Buffer pH Calculator
Compute the pH of a buffer solution from its pKa and conjugate acid/base concentrations. Essential for biochemistry labs, pharmaceutical formulation, and any experiment requiring a stable pH.
About this calculator
The Henderson-Hasselbalch equation relates the pH of a buffer to the acid dissociation constant and the ratio of base to acid concentrations: pH = pKa + log₁₀([A⁻] / [HA]), where [A⁻] is the molar concentration of the conjugate base and [HA] is the molar concentration of the weak acid. When [A⁻] equals [HA], log₁₀(1) = 0, so pH = pKa exactly — this is the buffer's midpoint. Moving the ratio above 1 raises pH above pKa; moving it below 1 lowers pH below pKa. The equation is valid when concentrations are well above the Ka and when the buffer components are not too dilute. It is the cornerstone of buffer design in biological, environmental, and industrial chemistry.
How to use
Imagine a acetate buffer with a pKa of 4.76, a sodium acetate (base) concentration of 0.1 M, and acetic acid (acid) concentration of 0.05 M. Apply the formula: pH = 4.76 + log₁₀(0.1 / 0.05) = 4.76 + log₁₀(2) = 4.76 + 0.301 = 5.06. Enter 4.76 for pKa, 0.1 for Base Concentration, and 0.05 for Acid Concentration. The result, pH 5.06, confirms the buffer sits slightly above the pKa due to the 2:1 base-to-acid ratio.
Frequently asked questions
What is the Henderson-Hasselbalch equation and when should I use it?

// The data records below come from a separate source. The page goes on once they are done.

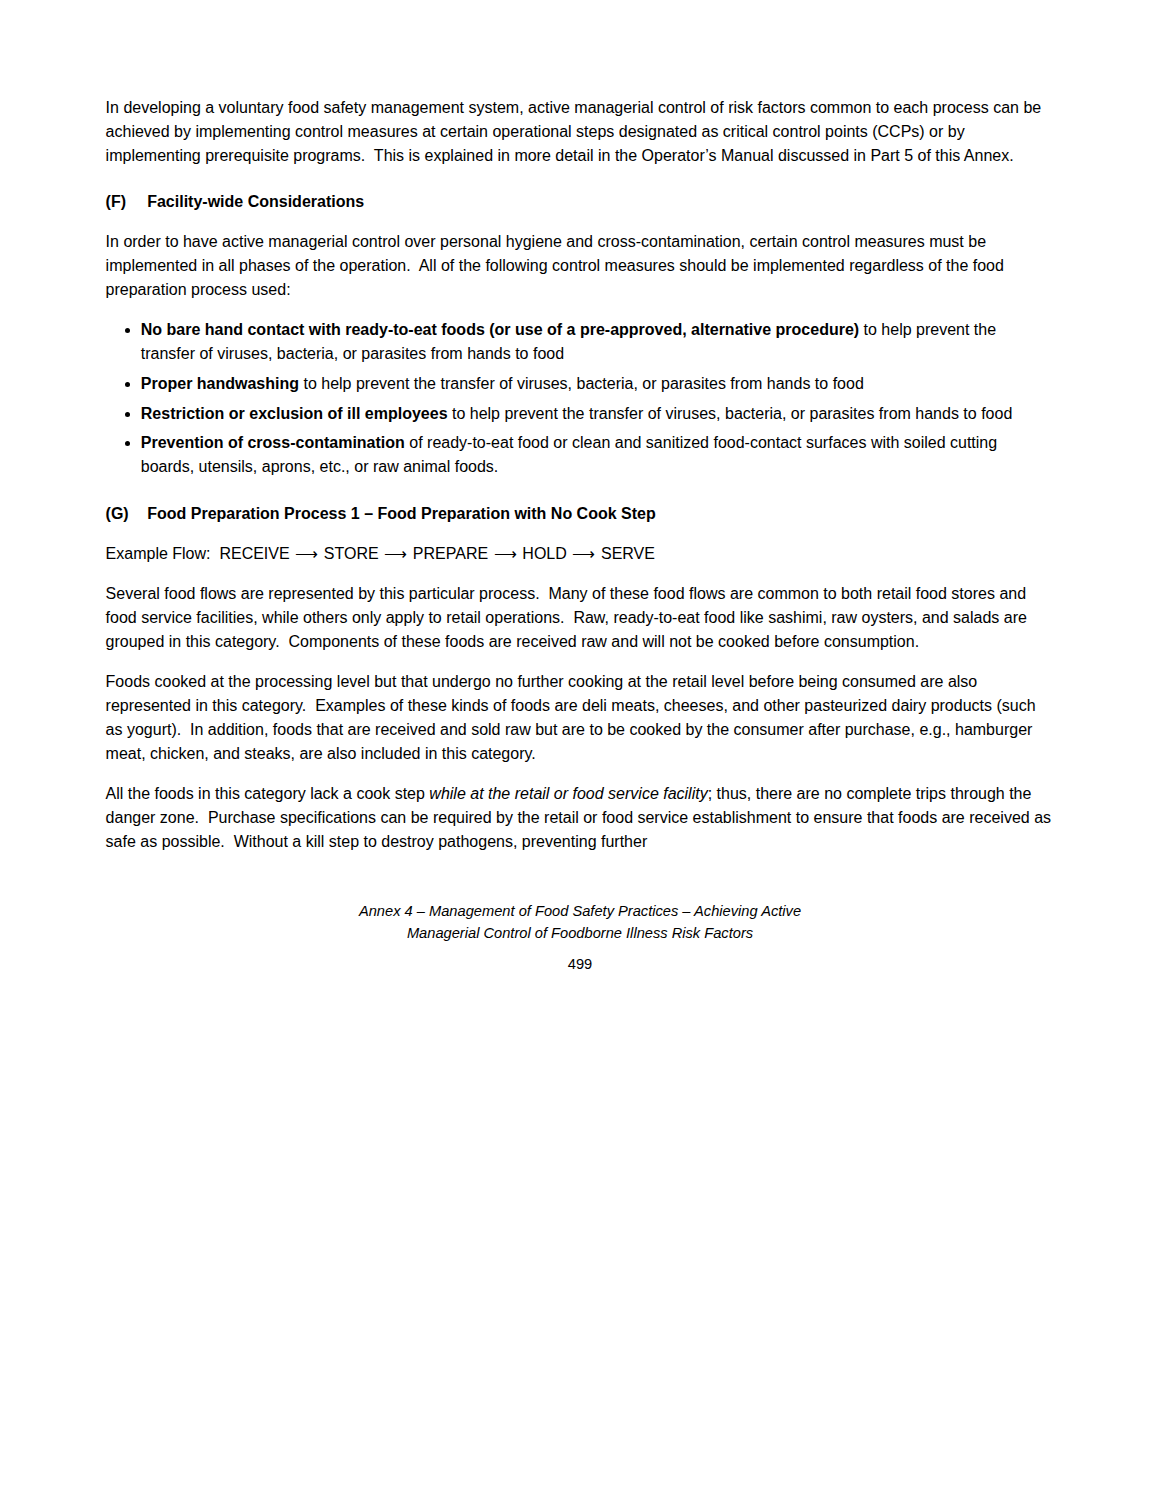In developing a voluntary food safety management system, active managerial control of risk factors common to each process can be achieved by implementing control measures at certain operational steps designated as critical control points (CCPs) or by implementing prerequisite programs. This is explained in more detail in the Operator’s Manual discussed in Part 5 of this Annex.
(F) Facility-wide Considerations
In order to have active managerial control over personal hygiene and cross-contamination, certain control measures must be implemented in all phases of the operation. All of the following control measures should be implemented regardless of the food preparation process used:
No bare hand contact with ready-to-eat foods (or use of a pre-approved, alternative procedure) to help prevent the transfer of viruses, bacteria, or parasites from hands to food
Proper handwashing to help prevent the transfer of viruses, bacteria, or parasites from hands to food
Restriction or exclusion of ill employees to help prevent the transfer of viruses, bacteria, or parasites from hands to food
Prevention of cross-contamination of ready-to-eat food or clean and sanitized food-contact surfaces with soiled cutting boards, utensils, aprons, etc., or raw animal foods.
(G) Food Preparation Process 1 – Food Preparation with No Cook Step
Example Flow: RECEIVE⟶STORE⟶PREPARE⟶HOLD⟶SERVE
Several food flows are represented by this particular process. Many of these food flows are common to both retail food stores and food service facilities, while others only apply to retail operations. Raw, ready-to-eat food like sashimi, raw oysters, and salads are grouped in this category. Components of these foods are received raw and will not be cooked before consumption.
Foods cooked at the processing level but that undergo no further cooking at the retail level before being consumed are also represented in this category. Examples of these kinds of foods are deli meats, cheeses, and other pasteurized dairy products (such as yogurt). In addition, foods that are received and sold raw but are to be cooked by the consumer after purchase, e.g., hamburger meat, chicken, and steaks, are also included in this category.
All the foods in this category lack a cook step while at the retail or food service facility; thus, there are no complete trips through the danger zone. Purchase specifications can be required by the retail or food service establishment to ensure that foods are received as safe as possible. Without a kill step to destroy pathogens, preventing further
Annex 4 – Management of Food Safety Practices – Achieving Active
Managerial Control of Foodborne Illness Risk Factors
499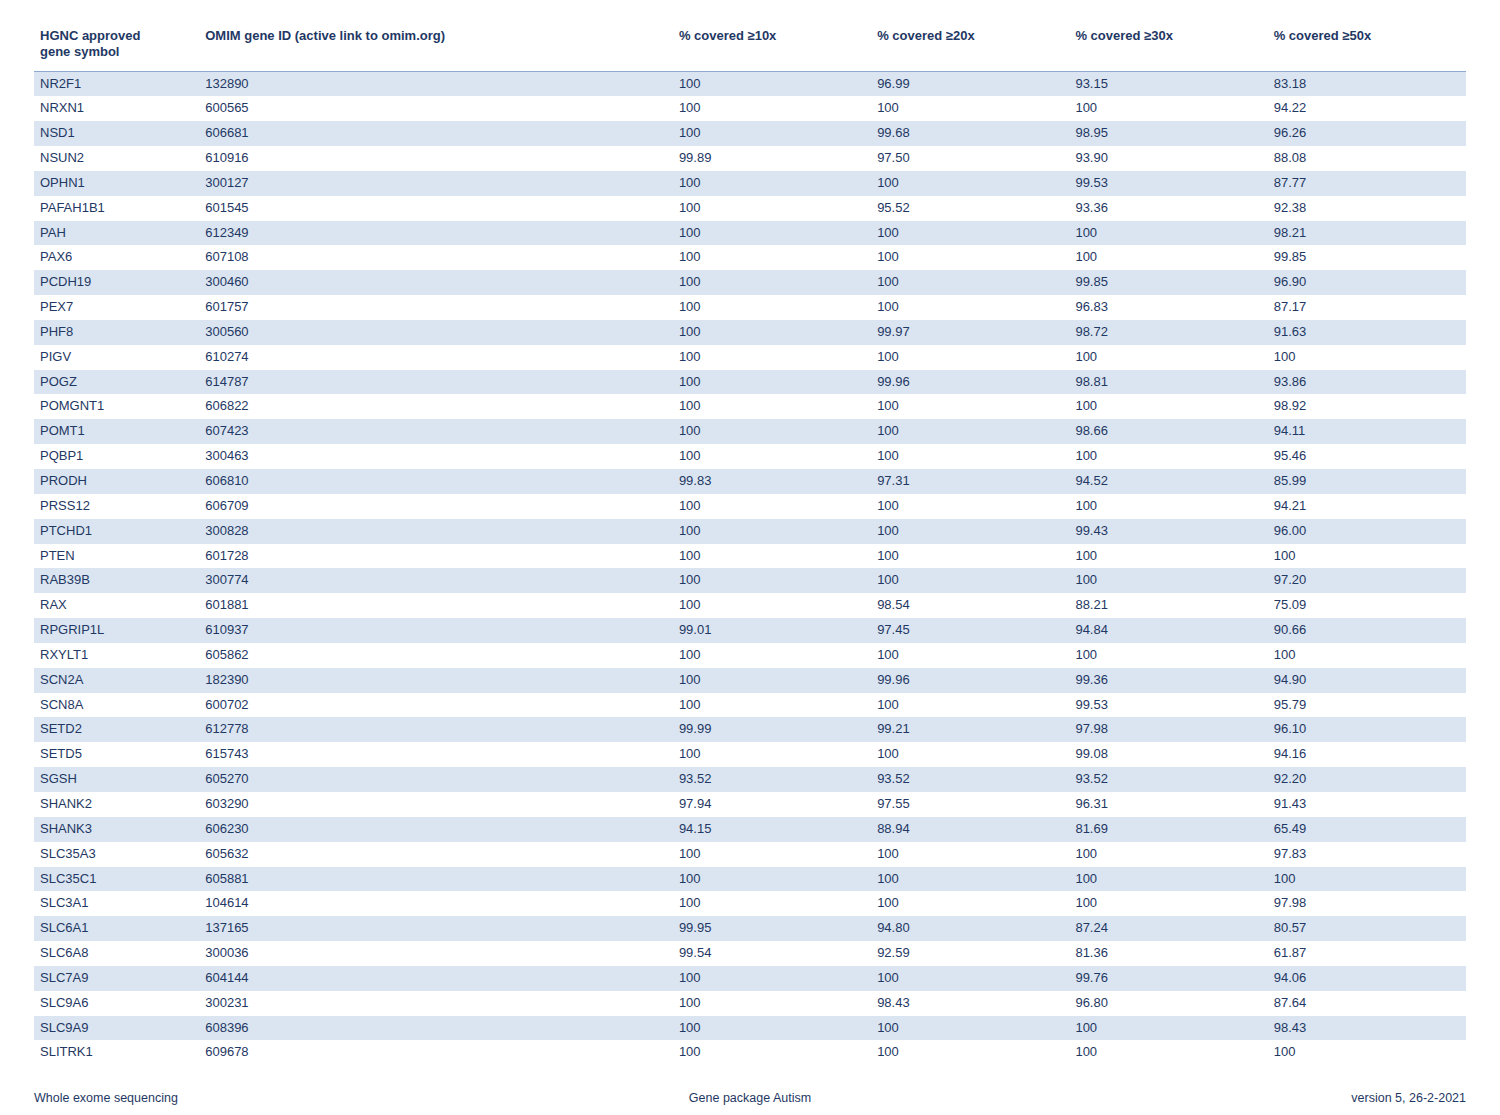| HGNC approved gene symbol | OMIM gene ID (active link to omim.org) | % covered ≥10x | % covered ≥20x | % covered ≥30x | % covered ≥50x |
| --- | --- | --- | --- | --- | --- |
| NR2F1 | 132890 | 100 | 96.99 | 93.15 | 83.18 |
| NRXN1 | 600565 | 100 | 100 | 100 | 94.22 |
| NSD1 | 606681 | 100 | 99.68 | 98.95 | 96.26 |
| NSUN2 | 610916 | 99.89 | 97.50 | 93.90 | 88.08 |
| OPHN1 | 300127 | 100 | 100 | 99.53 | 87.77 |
| PAFAH1B1 | 601545 | 100 | 95.52 | 93.36 | 92.38 |
| PAH | 612349 | 100 | 100 | 100 | 98.21 |
| PAX6 | 607108 | 100 | 100 | 100 | 99.85 |
| PCDH19 | 300460 | 100 | 100 | 99.85 | 96.90 |
| PEX7 | 601757 | 100 | 100 | 96.83 | 87.17 |
| PHF8 | 300560 | 100 | 99.97 | 98.72 | 91.63 |
| PIGV | 610274 | 100 | 100 | 100 | 100 |
| POGZ | 614787 | 100 | 99.96 | 98.81 | 93.86 |
| POMGNT1 | 606822 | 100 | 100 | 100 | 98.92 |
| POMT1 | 607423 | 100 | 100 | 98.66 | 94.11 |
| PQBP1 | 300463 | 100 | 100 | 100 | 95.46 |
| PRODH | 606810 | 99.83 | 97.31 | 94.52 | 85.99 |
| PRSS12 | 606709 | 100 | 100 | 100 | 94.21 |
| PTCHD1 | 300828 | 100 | 100 | 99.43 | 96.00 |
| PTEN | 601728 | 100 | 100 | 100 | 100 |
| RAB39B | 300774 | 100 | 100 | 100 | 97.20 |
| RAX | 601881 | 100 | 98.54 | 88.21 | 75.09 |
| RPGRIP1L | 610937 | 99.01 | 97.45 | 94.84 | 90.66 |
| RXYLT1 | 605862 | 100 | 100 | 100 | 100 |
| SCN2A | 182390 | 100 | 99.96 | 99.36 | 94.90 |
| SCN8A | 600702 | 100 | 100 | 99.53 | 95.79 |
| SETD2 | 612778 | 99.99 | 99.21 | 97.98 | 96.10 |
| SETD5 | 615743 | 100 | 100 | 99.08 | 94.16 |
| SGSH | 605270 | 93.52 | 93.52 | 93.52 | 92.20 |
| SHANK2 | 603290 | 97.94 | 97.55 | 96.31 | 91.43 |
| SHANK3 | 606230 | 94.15 | 88.94 | 81.69 | 65.49 |
| SLC35A3 | 605632 | 100 | 100 | 100 | 97.83 |
| SLC35C1 | 605881 | 100 | 100 | 100 | 100 |
| SLC3A1 | 104614 | 100 | 100 | 100 | 97.98 |
| SLC6A1 | 137165 | 99.95 | 94.80 | 87.24 | 80.57 |
| SLC6A8 | 300036 | 99.54 | 92.59 | 81.36 | 61.87 |
| SLC7A9 | 604144 | 100 | 100 | 99.76 | 94.06 |
| SLC9A6 | 300231 | 100 | 98.43 | 96.80 | 87.64 |
| SLC9A9 | 608396 | 100 | 100 | 100 | 98.43 |
| SLITRK1 | 609678 | 100 | 100 | 100 | 100 |
Whole exome sequencing
Gene package Autism
version 5, 26-2-2021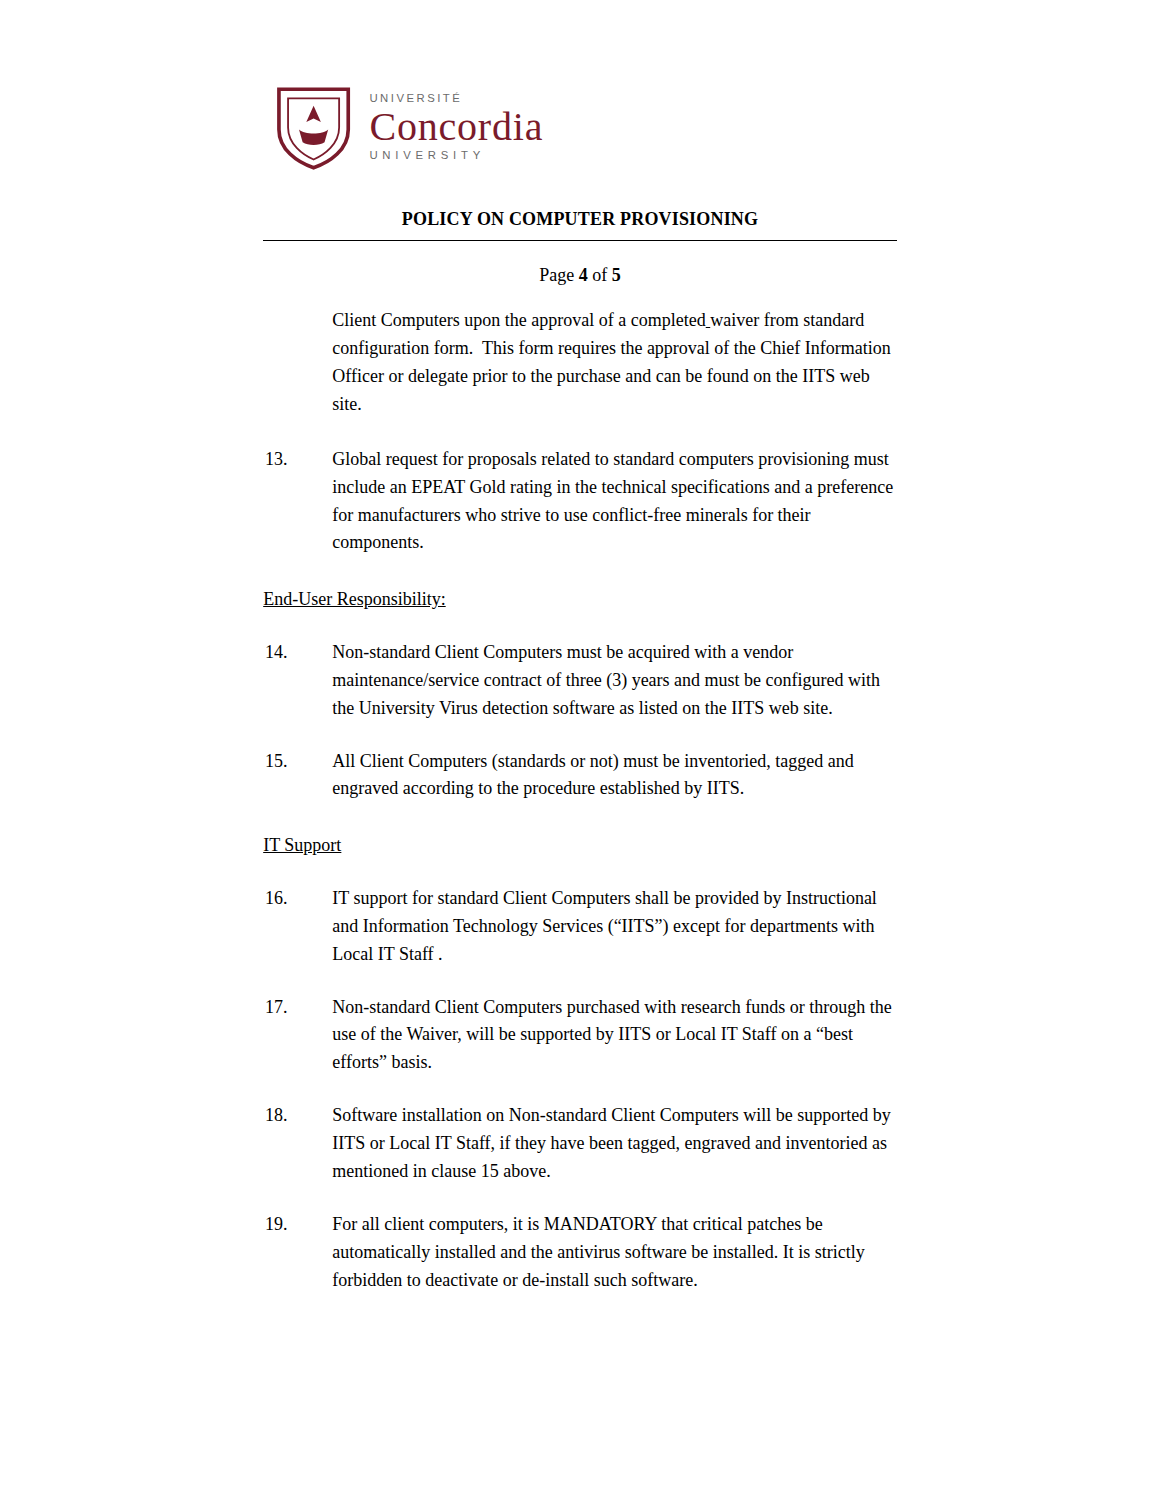UNIVERSITÉ Concordia UNIVERSITY
POLICY ON COMPUTER PROVISIONING
Page 4 of 5
Client Computers upon the approval of a completed waiver from standard configuration form. This form requires the approval of the Chief Information Officer or delegate prior to the purchase and can be found on the IITS web site.
13.
Global request for proposals related to standard computers provisioning must include an EPEAT Gold rating in the technical specifications and a preference for manufacturers who strive to use conflict-free minerals for their components.
End-User Responsibility:
14.
Non-standard Client Computers must be acquired with a vendor maintenance/service contract of three (3) years and must be configured with the University Virus detection software as listed on the IITS web site.
15.
All Client Computers (standards or not) must be inventoried, tagged and engraved according to the procedure established by IITS.
IT Support
16.
IT support for standard Client Computers shall be provided by Instructional and Information Technology Services (“IITS”) except for departments with Local IT Staff .
17.
Non-standard Client Computers purchased with research funds or through the use of the Waiver, will be supported by IITS or Local IT Staff on a “best efforts” basis.
18.
Software installation on Non-standard Client Computers will be supported by IITS or Local IT Staff, if they have been tagged, engraved and inventoried as mentioned in clause 15 above.
19.
For all client computers, it is MANDATORY that critical patches be automatically installed and the antivirus software be installed. It is strictly forbidden to deactivate or de-install such software.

The Henderson-Hasselbalch equation is pH = pKa + log₁₀([A⁻] / [HA]). It applies to buffer solutions containing a weak acid and its conjugate base in meaningful concentrations. It is most accurate when the ratio [A⁻]/[HA] falls between 0.1 and 10 — roughly one pH unit on either side of the pKa. Outside this range the buffering capacity is low and the approximation becomes less reliable.
How does changing the base-to-acid ratio affect buffer pH?
The pH shifts by log₁₀ of the ratio change. Doubling the base concentration while keeping acid constant raises pH by log₁₀(2) ≈ 0.30 units. Halving it lowers pH by the same amount. This logarithmic relationship means large changes in concentration ratio produce modest pH shifts, which is precisely why buffers resist pH change when small amounts of acid or base are added.
Why is the pKa important when choosing a buffer for an experiment?
A buffer works best within ±1 pH unit of its pKa because buffering capacity is highest at the midpoint where [A⁻] = [HA]. Choosing a buffer whose pKa matches your target pH ensures maximum resistance to pH fluctuations. For example, if you need pH 7.4 for a physiological buffer, phosphate (pKa ≈ 7.2) or HEPES (pKa ≈ 7.5) are ideal candidates, while acetate (pKa 4.76) would be a poor choice.